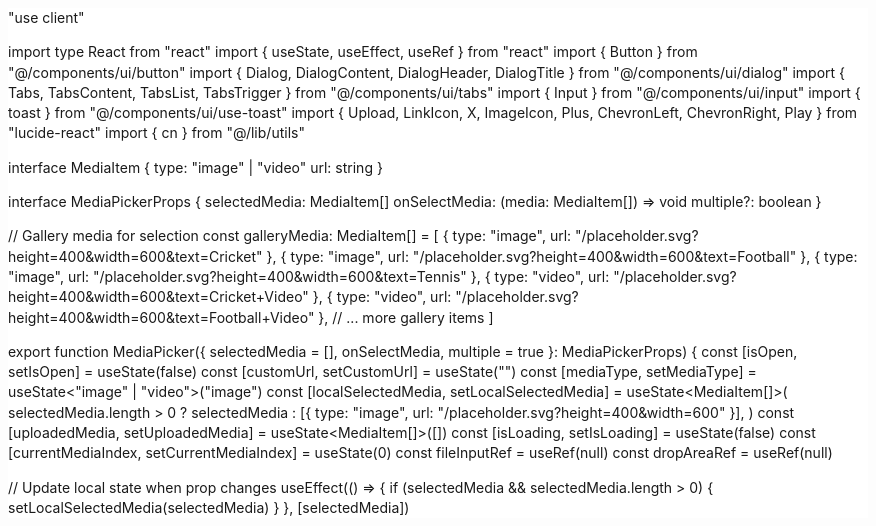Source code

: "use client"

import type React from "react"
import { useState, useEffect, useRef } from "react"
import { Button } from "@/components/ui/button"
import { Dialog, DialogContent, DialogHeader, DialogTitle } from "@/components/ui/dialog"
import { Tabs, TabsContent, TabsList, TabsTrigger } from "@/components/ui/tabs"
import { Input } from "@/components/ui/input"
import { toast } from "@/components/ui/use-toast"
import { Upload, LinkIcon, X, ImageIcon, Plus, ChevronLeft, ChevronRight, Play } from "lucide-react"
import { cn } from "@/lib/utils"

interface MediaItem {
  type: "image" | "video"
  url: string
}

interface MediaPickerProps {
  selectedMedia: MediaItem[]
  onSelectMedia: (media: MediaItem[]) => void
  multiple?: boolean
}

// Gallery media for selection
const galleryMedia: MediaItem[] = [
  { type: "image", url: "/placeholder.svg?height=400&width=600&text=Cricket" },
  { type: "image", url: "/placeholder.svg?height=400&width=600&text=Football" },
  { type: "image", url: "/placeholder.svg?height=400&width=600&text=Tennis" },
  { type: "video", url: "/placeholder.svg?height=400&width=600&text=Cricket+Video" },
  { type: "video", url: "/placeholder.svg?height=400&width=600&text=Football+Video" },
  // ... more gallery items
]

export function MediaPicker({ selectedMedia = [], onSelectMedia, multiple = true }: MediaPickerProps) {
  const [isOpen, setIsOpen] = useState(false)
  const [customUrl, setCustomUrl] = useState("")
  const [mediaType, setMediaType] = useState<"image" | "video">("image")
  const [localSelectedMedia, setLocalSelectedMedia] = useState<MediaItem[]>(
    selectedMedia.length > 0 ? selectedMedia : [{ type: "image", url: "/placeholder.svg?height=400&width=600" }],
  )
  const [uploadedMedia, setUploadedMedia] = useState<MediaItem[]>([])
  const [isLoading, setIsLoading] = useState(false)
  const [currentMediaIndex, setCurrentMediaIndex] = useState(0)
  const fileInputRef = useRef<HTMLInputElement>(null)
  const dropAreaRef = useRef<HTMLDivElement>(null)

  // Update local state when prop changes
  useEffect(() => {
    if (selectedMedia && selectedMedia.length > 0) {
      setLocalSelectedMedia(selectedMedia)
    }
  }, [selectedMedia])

WHAT THE TASK ASKS. Repeat the source code from the rows above, swapping "dropAreaRef" for "dropZoneRef" and leaving every other character unchanged. Omit the pictures.

ANSWER SECTION.
Source code

: "use client"

import type React from "react"
import { useState, useEffect, useRef } from "react"
import { Button } from "@/components/ui/button"
import { Dialog, DialogContent, DialogHeader, DialogTitle } from "@/components/ui/dialog"
import { Tabs, TabsContent, TabsList, TabsTrigger } from "@/components/ui/tabs"
import { Input } from "@/components/ui/input"
import { toast } from "@/components/ui/use-toast"
import { Upload, LinkIcon, X, ImageIcon, Plus, ChevronLeft, ChevronRight, Play } from "lucide-react"
import { cn } from "@/lib/utils"

interface MediaItem {
  type: "image" | "video"
  url: string
}

interface MediaPickerProps {
  selectedMedia: MediaItem[]
  onSelectMedia: (media: MediaItem[]) => void
  multiple?: boolean
}

// Gallery media for selection
const galleryMedia: MediaItem[] = [
  { type: "image", url: "/placeholder.svg?height=400&width=600&text=Cricket" },
  { type: "image", url: "/placeholder.svg?height=400&width=600&text=Football" },
  { type: "image", url: "/placeholder.svg?height=400&width=600&text=Tennis" },
  { type: "video", url: "/placeholder.svg?height=400&width=600&text=Cricket+Video" },
  { type: "video", url: "/placeholder.svg?height=400&width=600&text=Football+Video" },
  // ... more gallery items
]

export function MediaPicker({ selectedMedia = [], onSelectMedia, multiple = true }: MediaPickerProps) {
  const [isOpen, setIsOpen] = useState(false)
  const [customUrl, setCustomUrl] = useState("")
  const [mediaType, setMediaType] = useState<"image" | "video">("image")
  const [localSelectedMedia, setLocalSelectedMedia] = useState<MediaItem[]>(
    selectedMedia.length > 0 ? selectedMedia : [{ type: "image", url: "/placeholder.svg?height=400&width=600" }],
  )
  const [uploadedMedia, setUploadedMedia] = useState<MediaItem[]>([])
  const [isLoading, setIsLoading] = useState(false)
  const [currentMediaIndex, setCurrentMediaIndex] = useState(0)
  const fileInputRef = useRef<HTMLInputElement>(null)
  const dropZoneRef = useRef<HTMLDivElement>(null)

  // Update local state when prop changes
  useEffect(() => {
    if (selectedMedia && selectedMedia.length > 0) {
      setLocalSelectedMedia(selectedMedia)
    }
  }, [selectedMedia])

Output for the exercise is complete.